We had this use-case back when I worked for a pro-audio company building analog synthesizers.
One of the components of a voltage controlled oscillator (VCO) is a linear to exponential converter, that converts the 1V per octave control voltage to a per-hertz reset pulse for the sawtooth waveform.
Such components can be done in various ways, but one of the most traditional is to use the exponential part of a transistor's voltage-to-current transfer function (not sure what the actual term is here).
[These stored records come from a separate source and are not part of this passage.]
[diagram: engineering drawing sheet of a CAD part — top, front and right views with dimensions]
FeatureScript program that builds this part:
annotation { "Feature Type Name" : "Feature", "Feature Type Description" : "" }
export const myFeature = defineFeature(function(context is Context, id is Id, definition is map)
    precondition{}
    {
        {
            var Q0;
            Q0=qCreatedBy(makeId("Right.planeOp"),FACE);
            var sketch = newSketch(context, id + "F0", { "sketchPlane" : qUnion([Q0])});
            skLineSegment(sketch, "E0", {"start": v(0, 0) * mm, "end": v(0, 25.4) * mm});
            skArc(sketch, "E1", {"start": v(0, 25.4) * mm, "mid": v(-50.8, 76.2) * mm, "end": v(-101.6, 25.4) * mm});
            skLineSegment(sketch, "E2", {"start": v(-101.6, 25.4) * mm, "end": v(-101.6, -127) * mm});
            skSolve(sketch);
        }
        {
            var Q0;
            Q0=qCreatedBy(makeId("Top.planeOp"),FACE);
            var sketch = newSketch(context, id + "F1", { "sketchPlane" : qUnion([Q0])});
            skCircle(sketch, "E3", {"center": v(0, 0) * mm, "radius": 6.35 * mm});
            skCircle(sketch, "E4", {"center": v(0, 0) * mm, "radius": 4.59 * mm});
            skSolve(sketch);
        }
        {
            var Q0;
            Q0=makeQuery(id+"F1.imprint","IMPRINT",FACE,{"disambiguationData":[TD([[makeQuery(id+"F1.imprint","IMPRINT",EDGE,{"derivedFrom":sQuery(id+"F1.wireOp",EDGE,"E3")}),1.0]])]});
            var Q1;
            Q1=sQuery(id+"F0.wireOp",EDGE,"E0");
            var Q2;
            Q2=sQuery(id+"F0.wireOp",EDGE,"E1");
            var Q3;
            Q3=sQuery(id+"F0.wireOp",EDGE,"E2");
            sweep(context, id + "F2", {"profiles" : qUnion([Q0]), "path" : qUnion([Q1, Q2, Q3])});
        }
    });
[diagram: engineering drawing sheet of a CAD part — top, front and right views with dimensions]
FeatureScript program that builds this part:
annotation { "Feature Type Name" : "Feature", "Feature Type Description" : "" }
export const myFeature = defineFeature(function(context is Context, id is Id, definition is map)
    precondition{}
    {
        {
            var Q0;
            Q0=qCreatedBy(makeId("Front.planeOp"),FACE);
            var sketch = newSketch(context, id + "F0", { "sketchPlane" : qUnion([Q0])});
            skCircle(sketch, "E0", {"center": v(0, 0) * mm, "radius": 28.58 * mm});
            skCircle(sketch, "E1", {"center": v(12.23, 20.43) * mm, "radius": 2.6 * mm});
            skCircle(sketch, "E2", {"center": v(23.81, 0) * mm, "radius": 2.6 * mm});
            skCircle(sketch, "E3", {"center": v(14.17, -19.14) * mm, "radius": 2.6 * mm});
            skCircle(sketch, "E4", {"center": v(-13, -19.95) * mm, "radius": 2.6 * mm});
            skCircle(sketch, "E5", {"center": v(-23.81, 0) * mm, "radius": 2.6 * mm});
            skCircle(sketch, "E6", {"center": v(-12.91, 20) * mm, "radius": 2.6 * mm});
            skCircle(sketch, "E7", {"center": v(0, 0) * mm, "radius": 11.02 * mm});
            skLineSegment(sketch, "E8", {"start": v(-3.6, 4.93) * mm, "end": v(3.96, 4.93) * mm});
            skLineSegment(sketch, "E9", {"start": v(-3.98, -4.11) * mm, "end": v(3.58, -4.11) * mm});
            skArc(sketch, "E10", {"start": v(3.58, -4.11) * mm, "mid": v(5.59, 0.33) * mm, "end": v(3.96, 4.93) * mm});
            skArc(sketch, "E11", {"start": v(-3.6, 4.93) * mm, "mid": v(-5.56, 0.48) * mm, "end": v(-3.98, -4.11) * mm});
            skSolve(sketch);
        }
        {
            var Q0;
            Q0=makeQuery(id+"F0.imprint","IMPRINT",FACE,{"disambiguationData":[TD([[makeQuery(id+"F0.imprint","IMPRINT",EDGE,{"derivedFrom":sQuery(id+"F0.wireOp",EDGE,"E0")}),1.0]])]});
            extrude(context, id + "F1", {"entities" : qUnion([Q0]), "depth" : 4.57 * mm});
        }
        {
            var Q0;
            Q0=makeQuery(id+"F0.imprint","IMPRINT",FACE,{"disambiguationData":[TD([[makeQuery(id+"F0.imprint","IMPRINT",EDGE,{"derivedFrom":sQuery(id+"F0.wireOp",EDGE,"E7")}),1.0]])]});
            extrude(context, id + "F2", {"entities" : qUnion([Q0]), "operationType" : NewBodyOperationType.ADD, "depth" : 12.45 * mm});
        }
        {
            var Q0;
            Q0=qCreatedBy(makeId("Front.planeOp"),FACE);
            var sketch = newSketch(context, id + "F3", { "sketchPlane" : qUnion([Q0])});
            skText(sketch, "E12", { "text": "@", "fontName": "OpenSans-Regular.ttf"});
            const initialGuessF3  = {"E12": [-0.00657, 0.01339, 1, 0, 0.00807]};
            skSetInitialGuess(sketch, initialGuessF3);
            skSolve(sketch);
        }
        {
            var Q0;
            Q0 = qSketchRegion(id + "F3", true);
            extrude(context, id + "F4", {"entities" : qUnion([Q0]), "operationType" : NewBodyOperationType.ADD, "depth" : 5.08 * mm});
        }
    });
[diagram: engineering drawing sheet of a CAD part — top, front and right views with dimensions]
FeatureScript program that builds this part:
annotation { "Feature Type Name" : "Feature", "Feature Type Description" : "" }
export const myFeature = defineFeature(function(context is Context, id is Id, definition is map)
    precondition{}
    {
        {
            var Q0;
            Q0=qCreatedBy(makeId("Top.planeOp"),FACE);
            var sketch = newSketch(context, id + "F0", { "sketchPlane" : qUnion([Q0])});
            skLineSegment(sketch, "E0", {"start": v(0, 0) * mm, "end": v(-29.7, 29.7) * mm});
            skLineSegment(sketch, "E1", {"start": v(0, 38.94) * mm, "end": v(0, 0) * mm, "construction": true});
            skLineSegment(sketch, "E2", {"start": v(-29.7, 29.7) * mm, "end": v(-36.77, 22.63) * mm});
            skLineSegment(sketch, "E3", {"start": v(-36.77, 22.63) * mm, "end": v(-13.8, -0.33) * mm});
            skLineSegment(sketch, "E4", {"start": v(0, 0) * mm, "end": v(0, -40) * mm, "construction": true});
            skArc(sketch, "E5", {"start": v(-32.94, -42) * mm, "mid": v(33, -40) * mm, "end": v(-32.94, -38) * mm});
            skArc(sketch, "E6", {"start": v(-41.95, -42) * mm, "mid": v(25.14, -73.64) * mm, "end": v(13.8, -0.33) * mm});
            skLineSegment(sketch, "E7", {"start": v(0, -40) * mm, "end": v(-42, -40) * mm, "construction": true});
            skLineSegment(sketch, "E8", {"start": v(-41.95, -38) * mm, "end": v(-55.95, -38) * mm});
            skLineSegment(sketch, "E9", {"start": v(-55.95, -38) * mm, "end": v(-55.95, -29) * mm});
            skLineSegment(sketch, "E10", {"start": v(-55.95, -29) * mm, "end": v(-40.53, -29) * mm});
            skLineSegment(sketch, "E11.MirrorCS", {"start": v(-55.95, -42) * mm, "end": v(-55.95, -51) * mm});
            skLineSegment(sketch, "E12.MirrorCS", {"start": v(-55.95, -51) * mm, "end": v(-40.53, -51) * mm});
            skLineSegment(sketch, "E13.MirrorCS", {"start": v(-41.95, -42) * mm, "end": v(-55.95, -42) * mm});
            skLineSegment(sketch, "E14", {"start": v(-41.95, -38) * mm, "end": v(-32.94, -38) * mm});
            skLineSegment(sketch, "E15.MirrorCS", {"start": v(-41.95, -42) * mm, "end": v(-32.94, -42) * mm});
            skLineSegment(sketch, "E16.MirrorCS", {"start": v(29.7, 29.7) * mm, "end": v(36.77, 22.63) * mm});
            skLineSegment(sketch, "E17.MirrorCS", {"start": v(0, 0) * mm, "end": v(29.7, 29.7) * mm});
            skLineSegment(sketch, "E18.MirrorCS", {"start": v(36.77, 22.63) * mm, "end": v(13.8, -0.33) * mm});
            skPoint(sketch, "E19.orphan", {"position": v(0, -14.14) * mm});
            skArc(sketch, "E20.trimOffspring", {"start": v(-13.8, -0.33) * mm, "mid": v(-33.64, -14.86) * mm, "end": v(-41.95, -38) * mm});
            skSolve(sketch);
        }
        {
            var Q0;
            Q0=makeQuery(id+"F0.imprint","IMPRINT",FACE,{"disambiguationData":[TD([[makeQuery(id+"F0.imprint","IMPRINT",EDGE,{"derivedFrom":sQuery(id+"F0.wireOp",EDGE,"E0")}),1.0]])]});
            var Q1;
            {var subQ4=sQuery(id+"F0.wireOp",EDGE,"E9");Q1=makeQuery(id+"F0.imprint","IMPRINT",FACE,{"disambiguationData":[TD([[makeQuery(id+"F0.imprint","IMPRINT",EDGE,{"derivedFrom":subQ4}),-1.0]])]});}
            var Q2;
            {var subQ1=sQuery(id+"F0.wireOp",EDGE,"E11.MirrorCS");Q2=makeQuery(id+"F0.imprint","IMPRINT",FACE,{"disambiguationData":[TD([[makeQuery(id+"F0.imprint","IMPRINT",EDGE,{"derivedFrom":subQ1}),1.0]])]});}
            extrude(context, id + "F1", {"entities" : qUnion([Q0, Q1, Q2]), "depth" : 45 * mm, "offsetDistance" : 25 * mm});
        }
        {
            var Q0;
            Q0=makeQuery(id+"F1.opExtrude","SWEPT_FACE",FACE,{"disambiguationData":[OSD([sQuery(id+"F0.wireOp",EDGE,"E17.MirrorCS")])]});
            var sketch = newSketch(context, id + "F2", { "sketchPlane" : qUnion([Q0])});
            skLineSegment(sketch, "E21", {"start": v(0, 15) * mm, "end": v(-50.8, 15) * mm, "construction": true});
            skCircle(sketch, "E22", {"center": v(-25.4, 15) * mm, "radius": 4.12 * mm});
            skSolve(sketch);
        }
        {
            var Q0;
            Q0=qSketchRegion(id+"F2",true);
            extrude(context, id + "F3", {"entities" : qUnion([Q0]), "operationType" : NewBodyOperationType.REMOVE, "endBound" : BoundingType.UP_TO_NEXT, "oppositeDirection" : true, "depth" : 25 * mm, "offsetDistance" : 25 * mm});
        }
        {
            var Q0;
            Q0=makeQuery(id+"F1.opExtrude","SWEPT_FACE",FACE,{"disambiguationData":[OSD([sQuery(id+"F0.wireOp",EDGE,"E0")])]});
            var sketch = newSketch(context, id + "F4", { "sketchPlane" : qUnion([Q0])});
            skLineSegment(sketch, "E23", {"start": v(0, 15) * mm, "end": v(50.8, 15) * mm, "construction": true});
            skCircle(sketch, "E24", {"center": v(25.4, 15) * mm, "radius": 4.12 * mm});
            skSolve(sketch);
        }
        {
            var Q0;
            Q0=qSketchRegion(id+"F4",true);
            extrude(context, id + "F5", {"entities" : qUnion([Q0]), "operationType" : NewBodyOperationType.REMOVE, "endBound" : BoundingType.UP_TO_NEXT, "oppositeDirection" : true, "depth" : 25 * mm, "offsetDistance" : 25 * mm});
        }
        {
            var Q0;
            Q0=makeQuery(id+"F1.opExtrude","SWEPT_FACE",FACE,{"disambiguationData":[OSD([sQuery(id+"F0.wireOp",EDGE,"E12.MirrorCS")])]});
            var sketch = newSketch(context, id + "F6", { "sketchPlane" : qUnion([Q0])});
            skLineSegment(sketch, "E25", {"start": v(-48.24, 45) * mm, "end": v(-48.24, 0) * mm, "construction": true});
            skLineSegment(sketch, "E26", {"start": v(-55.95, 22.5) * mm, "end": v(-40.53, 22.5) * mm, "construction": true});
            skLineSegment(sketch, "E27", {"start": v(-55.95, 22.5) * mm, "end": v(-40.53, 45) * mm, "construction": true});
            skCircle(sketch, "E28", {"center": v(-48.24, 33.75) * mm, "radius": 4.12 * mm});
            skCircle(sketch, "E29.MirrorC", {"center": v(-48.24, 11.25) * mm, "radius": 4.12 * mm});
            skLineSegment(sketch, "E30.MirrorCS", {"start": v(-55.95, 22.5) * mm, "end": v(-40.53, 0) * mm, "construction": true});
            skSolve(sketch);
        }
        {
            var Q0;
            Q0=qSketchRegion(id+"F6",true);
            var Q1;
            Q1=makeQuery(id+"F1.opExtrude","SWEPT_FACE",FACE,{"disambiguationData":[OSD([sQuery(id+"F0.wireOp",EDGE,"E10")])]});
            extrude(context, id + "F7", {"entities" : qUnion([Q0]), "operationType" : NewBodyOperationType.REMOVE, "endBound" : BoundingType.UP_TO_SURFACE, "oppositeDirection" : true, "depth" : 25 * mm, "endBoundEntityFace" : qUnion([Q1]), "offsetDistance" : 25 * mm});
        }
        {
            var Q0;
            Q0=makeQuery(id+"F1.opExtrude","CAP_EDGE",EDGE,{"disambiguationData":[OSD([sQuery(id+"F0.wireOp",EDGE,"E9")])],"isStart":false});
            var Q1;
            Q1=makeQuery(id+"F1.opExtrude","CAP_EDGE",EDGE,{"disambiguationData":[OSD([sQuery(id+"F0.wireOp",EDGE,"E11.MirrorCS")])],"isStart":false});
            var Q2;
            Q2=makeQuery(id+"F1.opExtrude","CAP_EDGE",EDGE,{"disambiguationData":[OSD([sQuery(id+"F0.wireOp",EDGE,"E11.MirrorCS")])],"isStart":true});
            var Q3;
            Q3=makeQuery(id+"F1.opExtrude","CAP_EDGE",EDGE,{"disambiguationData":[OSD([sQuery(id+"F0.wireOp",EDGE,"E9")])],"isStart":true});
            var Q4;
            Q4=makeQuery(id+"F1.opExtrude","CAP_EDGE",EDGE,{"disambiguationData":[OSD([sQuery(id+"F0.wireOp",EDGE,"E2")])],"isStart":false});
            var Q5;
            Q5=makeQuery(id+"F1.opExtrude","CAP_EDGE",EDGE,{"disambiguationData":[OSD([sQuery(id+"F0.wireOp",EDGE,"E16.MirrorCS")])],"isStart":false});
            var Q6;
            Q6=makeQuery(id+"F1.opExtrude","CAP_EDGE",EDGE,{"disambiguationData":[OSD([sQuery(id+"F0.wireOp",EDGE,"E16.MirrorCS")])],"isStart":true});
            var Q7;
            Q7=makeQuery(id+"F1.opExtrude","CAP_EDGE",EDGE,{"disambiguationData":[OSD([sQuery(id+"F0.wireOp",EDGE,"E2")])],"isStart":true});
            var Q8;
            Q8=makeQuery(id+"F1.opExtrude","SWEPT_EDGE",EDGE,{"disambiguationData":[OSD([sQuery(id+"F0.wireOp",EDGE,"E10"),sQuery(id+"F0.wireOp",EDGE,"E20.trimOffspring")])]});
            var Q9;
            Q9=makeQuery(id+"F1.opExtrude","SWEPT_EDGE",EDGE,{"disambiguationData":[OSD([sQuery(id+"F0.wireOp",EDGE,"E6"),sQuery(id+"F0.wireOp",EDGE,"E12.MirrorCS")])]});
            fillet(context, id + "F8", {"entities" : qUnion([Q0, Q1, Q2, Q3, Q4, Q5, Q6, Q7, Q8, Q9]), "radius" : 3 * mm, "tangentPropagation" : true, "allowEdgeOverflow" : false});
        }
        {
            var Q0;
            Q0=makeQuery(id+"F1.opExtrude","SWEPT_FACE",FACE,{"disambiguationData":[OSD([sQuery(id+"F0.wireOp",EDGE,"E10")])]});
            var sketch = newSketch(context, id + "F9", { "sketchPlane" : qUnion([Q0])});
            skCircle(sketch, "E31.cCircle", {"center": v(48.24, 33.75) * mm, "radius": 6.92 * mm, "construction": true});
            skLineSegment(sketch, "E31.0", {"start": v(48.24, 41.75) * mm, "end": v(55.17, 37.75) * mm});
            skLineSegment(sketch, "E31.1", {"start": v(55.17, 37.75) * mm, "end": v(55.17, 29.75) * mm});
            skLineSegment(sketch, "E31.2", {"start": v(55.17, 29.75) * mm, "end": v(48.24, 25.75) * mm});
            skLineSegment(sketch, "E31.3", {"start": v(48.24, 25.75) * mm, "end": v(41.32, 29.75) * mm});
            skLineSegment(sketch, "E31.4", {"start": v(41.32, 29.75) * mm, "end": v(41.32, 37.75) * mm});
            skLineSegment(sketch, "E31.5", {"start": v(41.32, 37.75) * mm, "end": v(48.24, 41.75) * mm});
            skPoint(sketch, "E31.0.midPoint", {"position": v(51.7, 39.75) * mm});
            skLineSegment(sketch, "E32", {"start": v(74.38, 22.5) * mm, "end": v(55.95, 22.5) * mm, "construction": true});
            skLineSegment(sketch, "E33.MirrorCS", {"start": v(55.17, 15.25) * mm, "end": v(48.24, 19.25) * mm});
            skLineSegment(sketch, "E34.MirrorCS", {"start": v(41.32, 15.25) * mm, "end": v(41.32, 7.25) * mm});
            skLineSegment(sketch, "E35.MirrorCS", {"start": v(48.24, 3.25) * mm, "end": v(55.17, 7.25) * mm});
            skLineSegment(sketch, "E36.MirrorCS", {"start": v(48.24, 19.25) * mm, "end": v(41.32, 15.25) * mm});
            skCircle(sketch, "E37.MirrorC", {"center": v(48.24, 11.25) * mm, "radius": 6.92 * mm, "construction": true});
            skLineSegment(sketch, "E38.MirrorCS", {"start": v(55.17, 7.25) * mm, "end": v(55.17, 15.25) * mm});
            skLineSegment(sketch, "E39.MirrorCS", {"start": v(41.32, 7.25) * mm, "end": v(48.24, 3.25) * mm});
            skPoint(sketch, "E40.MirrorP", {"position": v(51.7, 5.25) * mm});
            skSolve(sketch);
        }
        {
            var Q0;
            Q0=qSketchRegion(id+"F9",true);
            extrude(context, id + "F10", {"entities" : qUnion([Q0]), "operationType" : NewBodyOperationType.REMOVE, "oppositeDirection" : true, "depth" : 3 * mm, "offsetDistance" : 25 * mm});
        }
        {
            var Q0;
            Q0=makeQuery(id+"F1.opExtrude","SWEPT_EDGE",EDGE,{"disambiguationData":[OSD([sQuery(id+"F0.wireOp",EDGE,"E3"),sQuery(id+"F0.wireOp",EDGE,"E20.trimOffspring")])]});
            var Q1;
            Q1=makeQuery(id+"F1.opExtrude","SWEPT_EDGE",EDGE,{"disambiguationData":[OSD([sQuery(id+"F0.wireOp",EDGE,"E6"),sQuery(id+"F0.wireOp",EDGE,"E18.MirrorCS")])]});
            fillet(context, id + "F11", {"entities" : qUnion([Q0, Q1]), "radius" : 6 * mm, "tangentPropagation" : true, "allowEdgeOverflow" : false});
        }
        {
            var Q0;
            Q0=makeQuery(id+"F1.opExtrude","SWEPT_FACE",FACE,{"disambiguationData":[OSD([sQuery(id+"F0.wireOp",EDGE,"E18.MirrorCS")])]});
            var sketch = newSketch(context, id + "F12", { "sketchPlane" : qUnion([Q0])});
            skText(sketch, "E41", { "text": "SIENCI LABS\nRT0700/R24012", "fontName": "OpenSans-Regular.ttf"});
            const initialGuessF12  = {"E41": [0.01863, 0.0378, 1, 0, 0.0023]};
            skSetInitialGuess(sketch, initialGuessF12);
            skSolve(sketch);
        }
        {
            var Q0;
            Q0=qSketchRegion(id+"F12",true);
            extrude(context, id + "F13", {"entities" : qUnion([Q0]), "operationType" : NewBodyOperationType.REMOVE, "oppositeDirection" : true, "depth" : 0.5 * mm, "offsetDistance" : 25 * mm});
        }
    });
The issue is that this function is very sensitive to temperature, and so fluctuation in temperature on this part can easily detune the VCO by a very audible amount. Fluctuation is less of an issue at higher temperatures (around 70-80°C), so the solution was: heat!
The trick we implemented in the synth was to use a transistor array in a chip: use two transistors for the Lin/Exp converter, another as a heat source (we nicknamed it "the oven"), and another as a heat measurement device, to get some sort of PID feedback loop. I believe there were five transistors in the chip, so there was a leftover that got used for another purpose.
Surprisingly efficient, though we could still hear some pitch drop when blowing on the transistor array chip. Once in the enclosure, we figured only applying some ice on the front panel would have an effect.
This "heating trace" in the PCB would have been a good alternative, as some of those transistors arrays were particularly hard to source (we needed a particular transistor type, can't remember which).
Oven-stabilized crystal oscillators are a time-honored technique for precision electronics.
It turns out that no matter how carefully you stabilize a circuit for temperature changes, it gets much more stable when held at a controlled temperature.
Arrangements for this go from simple (gluing the component to a PTC thermistor driven at constant voltage) to elaborate (thermocouple-controlled PID heater in multiple styrofoam insulating enclosures). There are some pictures at https://en.wikipedia.org/wiki/Crystal_oven
I've never seen PCB traces used for this, but I've always wanted to try making a clock from a piece of LCD color-change material laminated to a PCB with traces in seven-segment patterns.
If it's for an art project (where power consumption, noise, product lifespan and general sanity don't matter as much) just put it in an enclosure with a fan blowing across the digits programmed to turn on once a minute.
You can install toaster coils too. A pcb heater layer directly under a temperature-sensitive chip is much more direct, and thinner. I see a cold-weather cellphone with a touchscreen that can get up to workong temperature quickly.
A self-heating board is more efficient than heating an entire enclosure. A sensitive circuit or part could use this trick to efficiently keep key componants warm on demand without an entire external heating system. And dont let Louis Rossmann about this. Inbuilt desoldering circuits underneath key componants might make at-home board repair too easy even for his tastes.